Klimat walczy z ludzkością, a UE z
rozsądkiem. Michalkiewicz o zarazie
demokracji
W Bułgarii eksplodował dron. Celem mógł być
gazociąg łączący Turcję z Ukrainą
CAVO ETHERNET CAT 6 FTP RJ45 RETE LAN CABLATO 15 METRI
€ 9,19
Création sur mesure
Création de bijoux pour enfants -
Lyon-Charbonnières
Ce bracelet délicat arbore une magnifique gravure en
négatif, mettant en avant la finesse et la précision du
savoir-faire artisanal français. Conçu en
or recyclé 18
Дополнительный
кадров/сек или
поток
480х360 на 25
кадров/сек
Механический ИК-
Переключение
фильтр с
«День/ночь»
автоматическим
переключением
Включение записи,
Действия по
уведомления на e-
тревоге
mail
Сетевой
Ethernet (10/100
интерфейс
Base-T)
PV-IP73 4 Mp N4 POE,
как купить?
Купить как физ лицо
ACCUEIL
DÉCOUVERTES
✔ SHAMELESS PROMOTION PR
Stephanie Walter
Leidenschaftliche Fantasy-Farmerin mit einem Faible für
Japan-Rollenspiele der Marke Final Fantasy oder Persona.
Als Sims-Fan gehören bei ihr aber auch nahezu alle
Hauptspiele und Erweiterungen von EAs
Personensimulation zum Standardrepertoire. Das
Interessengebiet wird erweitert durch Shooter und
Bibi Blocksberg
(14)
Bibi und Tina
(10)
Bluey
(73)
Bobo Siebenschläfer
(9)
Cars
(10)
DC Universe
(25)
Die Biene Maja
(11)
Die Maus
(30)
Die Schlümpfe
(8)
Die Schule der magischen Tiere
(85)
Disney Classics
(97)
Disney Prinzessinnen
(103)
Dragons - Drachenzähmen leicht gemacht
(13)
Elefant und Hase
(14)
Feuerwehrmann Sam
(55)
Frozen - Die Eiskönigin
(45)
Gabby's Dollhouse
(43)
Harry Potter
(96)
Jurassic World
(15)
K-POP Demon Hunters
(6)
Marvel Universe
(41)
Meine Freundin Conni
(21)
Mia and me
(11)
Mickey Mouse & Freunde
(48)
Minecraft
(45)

- - - - - - -

Please state how many lines of the listing contain the string "Création". Give only that number.

▶ [EXERCISE RESPONSE]: 2